[Stored records]
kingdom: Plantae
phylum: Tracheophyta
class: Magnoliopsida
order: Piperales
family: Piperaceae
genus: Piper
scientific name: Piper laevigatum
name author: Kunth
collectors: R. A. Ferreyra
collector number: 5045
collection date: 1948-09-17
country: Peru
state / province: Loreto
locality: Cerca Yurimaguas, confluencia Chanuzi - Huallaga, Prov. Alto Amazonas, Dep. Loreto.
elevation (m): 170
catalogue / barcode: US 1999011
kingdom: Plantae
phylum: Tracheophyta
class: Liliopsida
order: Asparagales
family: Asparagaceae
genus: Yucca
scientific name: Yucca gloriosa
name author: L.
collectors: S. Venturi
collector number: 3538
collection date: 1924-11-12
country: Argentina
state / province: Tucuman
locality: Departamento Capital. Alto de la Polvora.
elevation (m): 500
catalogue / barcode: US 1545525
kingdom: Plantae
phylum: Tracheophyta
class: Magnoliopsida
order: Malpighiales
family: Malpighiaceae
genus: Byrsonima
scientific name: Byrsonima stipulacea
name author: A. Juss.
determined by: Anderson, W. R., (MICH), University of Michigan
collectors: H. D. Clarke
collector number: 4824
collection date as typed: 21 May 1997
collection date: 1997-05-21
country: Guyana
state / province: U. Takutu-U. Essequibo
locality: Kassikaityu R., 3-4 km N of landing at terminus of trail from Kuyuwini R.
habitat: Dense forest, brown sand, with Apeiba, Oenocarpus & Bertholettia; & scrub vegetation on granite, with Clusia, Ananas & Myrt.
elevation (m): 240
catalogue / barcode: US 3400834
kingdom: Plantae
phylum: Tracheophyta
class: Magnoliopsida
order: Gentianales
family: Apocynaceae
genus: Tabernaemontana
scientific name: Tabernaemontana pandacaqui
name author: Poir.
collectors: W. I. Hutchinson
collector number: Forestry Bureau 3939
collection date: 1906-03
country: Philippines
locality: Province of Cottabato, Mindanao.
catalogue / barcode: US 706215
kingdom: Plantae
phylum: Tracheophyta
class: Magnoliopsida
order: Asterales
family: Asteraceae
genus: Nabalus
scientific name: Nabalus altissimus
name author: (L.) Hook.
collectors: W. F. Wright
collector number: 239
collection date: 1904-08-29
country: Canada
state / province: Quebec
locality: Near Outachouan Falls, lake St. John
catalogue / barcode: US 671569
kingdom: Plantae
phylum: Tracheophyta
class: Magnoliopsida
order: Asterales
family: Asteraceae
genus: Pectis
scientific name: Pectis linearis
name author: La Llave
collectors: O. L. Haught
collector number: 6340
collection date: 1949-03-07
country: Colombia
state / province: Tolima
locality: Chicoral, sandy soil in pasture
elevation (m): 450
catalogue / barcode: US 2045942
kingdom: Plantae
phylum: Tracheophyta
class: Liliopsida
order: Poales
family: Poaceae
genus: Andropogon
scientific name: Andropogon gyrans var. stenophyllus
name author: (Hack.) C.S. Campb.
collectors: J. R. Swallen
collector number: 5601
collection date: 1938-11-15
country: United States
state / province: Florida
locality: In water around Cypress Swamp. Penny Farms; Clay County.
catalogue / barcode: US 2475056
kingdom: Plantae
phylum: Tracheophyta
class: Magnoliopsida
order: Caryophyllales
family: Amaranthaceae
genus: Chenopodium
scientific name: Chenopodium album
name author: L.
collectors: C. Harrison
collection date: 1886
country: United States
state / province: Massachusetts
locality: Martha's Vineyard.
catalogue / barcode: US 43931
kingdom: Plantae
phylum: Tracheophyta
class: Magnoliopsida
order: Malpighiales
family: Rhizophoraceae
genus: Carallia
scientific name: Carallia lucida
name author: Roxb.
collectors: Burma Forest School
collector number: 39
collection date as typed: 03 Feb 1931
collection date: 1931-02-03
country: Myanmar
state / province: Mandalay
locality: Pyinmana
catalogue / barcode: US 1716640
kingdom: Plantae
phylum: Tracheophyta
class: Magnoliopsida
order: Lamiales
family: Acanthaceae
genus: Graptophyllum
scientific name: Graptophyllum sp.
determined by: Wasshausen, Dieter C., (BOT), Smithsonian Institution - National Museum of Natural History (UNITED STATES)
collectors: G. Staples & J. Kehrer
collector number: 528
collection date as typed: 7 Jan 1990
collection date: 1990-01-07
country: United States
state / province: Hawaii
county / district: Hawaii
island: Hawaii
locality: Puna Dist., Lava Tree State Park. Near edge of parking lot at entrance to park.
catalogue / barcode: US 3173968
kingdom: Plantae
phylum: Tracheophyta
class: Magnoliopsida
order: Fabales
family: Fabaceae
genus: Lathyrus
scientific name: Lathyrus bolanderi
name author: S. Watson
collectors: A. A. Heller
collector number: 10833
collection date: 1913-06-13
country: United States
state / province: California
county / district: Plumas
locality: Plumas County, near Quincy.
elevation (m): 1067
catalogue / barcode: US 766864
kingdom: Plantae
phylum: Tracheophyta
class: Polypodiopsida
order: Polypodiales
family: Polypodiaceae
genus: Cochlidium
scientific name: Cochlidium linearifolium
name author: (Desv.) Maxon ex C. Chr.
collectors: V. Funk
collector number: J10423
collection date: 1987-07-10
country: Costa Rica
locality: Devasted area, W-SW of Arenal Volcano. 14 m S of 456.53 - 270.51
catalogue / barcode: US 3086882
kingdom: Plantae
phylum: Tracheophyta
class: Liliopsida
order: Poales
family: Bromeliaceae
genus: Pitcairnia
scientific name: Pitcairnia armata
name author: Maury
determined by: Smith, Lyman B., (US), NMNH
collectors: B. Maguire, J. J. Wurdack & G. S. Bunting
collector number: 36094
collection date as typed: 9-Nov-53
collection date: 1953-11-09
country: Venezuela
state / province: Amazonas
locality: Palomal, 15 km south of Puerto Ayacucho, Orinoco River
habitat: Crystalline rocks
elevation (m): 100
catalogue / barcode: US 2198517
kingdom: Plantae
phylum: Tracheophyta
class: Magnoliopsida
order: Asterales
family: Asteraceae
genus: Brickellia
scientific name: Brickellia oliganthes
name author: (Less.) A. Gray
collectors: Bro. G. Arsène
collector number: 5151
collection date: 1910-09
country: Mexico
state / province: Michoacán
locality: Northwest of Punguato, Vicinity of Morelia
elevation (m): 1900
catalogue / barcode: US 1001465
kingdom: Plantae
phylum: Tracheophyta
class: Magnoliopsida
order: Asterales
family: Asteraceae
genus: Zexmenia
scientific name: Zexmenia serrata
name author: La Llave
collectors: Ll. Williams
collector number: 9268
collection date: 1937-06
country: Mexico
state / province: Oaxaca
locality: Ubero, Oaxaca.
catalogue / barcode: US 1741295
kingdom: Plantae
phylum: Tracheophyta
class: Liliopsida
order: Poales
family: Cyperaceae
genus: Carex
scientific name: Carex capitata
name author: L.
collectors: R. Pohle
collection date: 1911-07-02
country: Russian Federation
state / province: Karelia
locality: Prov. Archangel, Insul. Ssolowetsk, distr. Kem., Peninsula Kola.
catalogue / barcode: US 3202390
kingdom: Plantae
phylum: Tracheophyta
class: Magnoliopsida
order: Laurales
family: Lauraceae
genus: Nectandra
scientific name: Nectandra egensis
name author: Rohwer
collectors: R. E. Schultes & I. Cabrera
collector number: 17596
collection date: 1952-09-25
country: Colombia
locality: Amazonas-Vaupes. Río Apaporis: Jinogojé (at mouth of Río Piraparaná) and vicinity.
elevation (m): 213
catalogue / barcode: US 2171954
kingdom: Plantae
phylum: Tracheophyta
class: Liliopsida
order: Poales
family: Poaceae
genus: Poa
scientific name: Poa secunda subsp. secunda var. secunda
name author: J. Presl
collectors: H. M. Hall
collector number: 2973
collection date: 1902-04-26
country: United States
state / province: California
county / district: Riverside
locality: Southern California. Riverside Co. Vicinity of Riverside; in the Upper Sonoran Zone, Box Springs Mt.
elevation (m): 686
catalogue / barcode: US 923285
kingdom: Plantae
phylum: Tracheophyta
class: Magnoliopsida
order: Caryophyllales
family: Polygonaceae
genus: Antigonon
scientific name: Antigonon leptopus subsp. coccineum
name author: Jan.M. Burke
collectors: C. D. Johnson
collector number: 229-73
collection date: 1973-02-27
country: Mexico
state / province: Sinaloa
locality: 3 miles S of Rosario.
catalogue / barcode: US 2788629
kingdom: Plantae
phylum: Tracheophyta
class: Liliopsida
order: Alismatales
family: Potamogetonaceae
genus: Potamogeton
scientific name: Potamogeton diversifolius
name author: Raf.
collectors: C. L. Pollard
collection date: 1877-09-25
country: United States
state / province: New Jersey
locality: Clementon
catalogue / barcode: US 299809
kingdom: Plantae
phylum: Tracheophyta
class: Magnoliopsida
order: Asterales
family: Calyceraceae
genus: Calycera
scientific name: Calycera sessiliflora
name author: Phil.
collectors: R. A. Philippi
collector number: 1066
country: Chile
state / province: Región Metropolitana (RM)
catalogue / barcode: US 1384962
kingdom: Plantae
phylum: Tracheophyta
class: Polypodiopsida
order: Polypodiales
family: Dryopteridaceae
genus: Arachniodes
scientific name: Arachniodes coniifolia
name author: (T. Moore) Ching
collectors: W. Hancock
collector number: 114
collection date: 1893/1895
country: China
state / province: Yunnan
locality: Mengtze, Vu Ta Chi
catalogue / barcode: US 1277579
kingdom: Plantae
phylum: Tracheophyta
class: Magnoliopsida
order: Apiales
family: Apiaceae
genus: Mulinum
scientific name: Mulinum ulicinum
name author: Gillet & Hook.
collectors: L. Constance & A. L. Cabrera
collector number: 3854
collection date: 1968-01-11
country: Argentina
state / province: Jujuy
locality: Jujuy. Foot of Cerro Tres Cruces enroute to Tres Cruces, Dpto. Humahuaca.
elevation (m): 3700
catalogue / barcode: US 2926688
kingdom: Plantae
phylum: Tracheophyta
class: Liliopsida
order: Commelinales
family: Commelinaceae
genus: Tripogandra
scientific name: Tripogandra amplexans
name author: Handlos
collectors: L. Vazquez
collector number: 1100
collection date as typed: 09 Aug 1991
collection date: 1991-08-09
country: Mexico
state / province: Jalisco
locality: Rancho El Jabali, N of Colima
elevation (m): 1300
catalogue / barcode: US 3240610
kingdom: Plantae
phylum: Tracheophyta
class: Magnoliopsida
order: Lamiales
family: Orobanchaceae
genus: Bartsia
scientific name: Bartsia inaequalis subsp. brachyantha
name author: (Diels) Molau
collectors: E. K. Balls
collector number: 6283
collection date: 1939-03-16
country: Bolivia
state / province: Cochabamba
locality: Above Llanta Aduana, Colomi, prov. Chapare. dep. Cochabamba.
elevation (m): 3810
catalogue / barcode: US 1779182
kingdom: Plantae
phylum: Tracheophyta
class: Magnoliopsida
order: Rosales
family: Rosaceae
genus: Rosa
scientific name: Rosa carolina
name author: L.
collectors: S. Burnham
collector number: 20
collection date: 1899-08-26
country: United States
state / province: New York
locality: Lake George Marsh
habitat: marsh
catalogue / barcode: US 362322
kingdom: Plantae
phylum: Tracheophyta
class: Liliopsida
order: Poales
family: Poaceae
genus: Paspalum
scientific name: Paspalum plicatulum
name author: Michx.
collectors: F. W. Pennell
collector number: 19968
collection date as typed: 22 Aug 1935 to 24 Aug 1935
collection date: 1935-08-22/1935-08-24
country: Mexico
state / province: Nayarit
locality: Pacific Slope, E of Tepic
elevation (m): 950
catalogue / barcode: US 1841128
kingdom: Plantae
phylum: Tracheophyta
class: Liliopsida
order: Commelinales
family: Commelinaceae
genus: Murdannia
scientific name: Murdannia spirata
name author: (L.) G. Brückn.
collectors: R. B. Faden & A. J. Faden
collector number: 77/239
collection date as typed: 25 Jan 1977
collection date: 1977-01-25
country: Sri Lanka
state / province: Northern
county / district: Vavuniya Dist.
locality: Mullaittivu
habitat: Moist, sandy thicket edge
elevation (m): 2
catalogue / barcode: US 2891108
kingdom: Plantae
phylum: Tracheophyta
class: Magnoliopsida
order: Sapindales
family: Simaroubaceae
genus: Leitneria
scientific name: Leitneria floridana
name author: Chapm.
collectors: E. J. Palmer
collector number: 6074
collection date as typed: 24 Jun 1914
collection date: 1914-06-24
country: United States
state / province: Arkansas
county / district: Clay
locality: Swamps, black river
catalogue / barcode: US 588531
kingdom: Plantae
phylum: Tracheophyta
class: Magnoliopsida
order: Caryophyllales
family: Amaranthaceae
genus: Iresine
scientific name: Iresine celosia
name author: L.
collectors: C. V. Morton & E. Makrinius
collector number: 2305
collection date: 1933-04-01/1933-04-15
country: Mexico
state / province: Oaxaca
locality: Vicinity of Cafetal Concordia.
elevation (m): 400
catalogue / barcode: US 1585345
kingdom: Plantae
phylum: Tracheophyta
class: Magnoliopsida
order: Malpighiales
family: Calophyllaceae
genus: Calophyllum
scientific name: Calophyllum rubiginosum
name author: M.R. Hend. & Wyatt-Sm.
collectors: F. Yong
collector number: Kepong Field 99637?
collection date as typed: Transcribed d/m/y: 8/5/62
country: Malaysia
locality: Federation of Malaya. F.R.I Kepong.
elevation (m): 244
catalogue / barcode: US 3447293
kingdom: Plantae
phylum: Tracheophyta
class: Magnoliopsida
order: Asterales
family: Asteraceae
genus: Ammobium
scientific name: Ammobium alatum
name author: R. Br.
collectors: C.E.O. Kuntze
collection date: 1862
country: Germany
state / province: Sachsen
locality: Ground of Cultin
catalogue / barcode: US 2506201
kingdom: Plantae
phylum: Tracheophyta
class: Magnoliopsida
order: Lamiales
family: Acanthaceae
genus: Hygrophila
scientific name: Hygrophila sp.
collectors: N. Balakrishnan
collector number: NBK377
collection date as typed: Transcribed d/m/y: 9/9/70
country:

-- Exercise description --
Count the lines above that contain the word "district". Give only the number.

-- Reply to the task --
5